Gayle Baron, the development corporation's president, told members of the board that the BID would go a long way to turning Long Island City and the Queens Plaza into the gateway Queens deserves.
"(Right now) it's certainly not as attractive as it could be," she said of the area.
Baron said the BID will focus on three primary improvements for the area it covers: sanitation, security and marketing.
The BID includes 85 properties along Queens Plaza North and South between Jackson Ave. and 21st Street.
Commercial property owners in the area would foot the bill for the additional services, paying yearly assessments that would be calculated based on the size of their entities.
Residential property owners would pay nothing, Baron said.
Yearly assessments would range from more than a $100,000 to as low as $200, with a median payment of $1,196.
Citibank, the largest property owner, would pay $108,000. Metropolitan Life would pay the next highest rate at $54,000.
The fees are worth it, Baron said. "We believe that by the creation of a BID, everybody wins."
For about two years, the BID's sponsors have pursued an aggressive campaign to promote public awareness and garner support for the project, Baron said.
Michael Reale, who conducted outreach for the development corporation, said the organization sent out informational packets to all property owners, hosted two public meetings, phoned owners who did not respond and sent out final letters. In all, he said he held more than 200 conversations on the matter.

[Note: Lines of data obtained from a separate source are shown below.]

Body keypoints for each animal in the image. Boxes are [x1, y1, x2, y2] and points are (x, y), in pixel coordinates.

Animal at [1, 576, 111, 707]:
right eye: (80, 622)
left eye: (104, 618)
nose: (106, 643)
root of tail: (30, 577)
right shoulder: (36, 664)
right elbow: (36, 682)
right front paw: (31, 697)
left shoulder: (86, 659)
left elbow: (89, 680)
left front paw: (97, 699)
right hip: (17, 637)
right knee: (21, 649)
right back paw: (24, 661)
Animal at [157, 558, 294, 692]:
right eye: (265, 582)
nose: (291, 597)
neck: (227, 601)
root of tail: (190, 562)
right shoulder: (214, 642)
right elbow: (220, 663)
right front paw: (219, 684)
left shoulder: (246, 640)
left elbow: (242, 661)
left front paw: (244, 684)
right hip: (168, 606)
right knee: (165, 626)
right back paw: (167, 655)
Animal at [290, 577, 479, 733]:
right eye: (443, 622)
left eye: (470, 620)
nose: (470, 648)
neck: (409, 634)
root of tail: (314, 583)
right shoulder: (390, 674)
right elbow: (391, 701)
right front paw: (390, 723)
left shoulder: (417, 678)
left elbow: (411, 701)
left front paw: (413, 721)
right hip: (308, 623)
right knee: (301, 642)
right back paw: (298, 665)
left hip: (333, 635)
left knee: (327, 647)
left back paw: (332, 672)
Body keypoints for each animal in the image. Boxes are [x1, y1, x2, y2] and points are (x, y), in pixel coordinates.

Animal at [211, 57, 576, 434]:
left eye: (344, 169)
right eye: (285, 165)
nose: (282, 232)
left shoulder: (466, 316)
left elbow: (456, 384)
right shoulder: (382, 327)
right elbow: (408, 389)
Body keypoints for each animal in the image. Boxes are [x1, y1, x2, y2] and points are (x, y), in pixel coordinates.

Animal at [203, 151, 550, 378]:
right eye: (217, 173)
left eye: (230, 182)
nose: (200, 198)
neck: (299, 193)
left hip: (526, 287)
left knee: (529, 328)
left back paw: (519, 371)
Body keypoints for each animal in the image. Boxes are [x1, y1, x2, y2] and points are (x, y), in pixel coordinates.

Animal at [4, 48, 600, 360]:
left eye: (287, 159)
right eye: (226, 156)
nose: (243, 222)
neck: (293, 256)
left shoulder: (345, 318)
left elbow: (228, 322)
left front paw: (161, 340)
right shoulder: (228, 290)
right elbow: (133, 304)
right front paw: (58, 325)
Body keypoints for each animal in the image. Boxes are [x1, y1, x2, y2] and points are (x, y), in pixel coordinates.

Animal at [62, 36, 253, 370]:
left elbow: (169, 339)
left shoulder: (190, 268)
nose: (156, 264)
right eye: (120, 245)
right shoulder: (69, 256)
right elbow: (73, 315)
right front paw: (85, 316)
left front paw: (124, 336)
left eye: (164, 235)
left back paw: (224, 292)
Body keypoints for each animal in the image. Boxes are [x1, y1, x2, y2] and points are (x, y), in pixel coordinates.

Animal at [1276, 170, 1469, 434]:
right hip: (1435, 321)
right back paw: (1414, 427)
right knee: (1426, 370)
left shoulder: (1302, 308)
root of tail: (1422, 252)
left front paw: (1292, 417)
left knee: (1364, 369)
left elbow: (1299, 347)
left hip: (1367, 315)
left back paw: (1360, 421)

"We tried to be inclusive as possible and we'll try to answer any questions we can," Baron said.
The campaign worked, Baron and Reale said.
More than 50 of the properties have offered their consent for the plan either explicitly or by not saying no, Reale said, meaning the group has surpassed the 51 percent approval requirement in order for the City Planning Commission to review the project.
With little debate, Community Board 2, which represents Woodside, Sunnyside and Long Island City, voted to approve the plan last Thursday during its monthly meeting.
The development corporation was slated to testify before the Planning Commission Wednesday.
The group hopes to gain City Council approval to have the BID in place by January 2005, Baron said.
Baron said she expected the BID's creation to continue Long Island City's positive evolution.
"There are parts of Long Island City that are cleaner than it was a year ago and we're looking to see if there's a way to keep that in place," Baron said.
In other news, fellows from the Design Trust for Public Space, announced an initiative aimed at fostering a sense of common identity for Long Island City's far-flung attractions.
Nina Rappaport, one of the fellows, said 20 signs bearing a specially designed logo -- "Long Is City" -- were to spring up in subway advertising space donated by Clear Channel Communications.
The logo, she said, speaks to the varied nature of the area's uses, including art venues, restaurants, housing and industry.
"We're not interested in directing people through little. tiny street signs," Rappaport said. The project is to ensure "that when people get to Long Island City, they know they're here."